-- What you will do --
The data must be returned exactly. No line may be left out.

● ● ● ● ●

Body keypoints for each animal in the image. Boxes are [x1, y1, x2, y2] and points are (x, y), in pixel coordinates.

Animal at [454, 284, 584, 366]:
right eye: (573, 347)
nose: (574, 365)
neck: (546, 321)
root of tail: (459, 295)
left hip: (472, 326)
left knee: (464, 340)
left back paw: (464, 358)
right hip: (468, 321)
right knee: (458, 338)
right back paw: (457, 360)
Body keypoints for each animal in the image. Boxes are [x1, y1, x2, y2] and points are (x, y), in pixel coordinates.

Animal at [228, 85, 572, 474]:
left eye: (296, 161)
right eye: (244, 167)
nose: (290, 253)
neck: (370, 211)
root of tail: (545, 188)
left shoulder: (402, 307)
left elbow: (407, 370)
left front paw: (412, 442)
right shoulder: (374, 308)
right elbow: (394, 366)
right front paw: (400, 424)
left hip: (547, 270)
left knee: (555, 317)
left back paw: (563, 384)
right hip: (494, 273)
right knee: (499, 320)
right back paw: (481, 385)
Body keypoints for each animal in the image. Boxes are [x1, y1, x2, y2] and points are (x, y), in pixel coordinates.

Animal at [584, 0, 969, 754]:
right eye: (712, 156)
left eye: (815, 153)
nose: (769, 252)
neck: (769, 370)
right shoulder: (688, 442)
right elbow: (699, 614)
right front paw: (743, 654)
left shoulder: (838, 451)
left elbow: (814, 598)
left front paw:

● ● ● ● ●

-- Task output --
Body keypoints for each animal in the image. Boxes are [x1, y1, x2, y2] and points are (x, y), in pixel coordinates.

Animal at [454, 284, 584, 366]:
right eye: (573, 347)
nose: (574, 365)
neck: (546, 321)
root of tail: (459, 295)
left hip: (472, 326)
left knee: (464, 340)
left back paw: (464, 358)
right hip: (468, 321)
right knee: (458, 338)
right back paw: (457, 360)
Body keypoints for each animal in the image. Boxes are [x1, y1, x2, y2] and points are (x, y), in pixel coordinates.

Animal at [228, 85, 572, 474]:
left eye: (296, 161)
right eye: (244, 167)
nose: (290, 253)
neck: (370, 211)
root of tail: (545, 188)
left shoulder: (402, 307)
left elbow: (407, 370)
left front paw: (412, 442)
right shoulder: (374, 308)
right elbow: (394, 366)
right front paw: (400, 424)
left hip: (547, 270)
left knee: (555, 317)
left back paw: (563, 384)
right hip: (494, 273)
right knee: (499, 320)
right back paw: (481, 385)
Body keypoints for each animal in the image. Boxes are [x1, y1, x2, y2] and points are (x, y), in pixel coordinates.

Animal at [584, 0, 969, 754]:
right eye: (712, 156)
left eye: (815, 153)
nose: (769, 252)
neck: (769, 370)
right shoulder: (688, 442)
right elbow: (699, 614)
right front paw: (743, 654)
left shoulder: (838, 451)
left elbow: (814, 598)
left front paw:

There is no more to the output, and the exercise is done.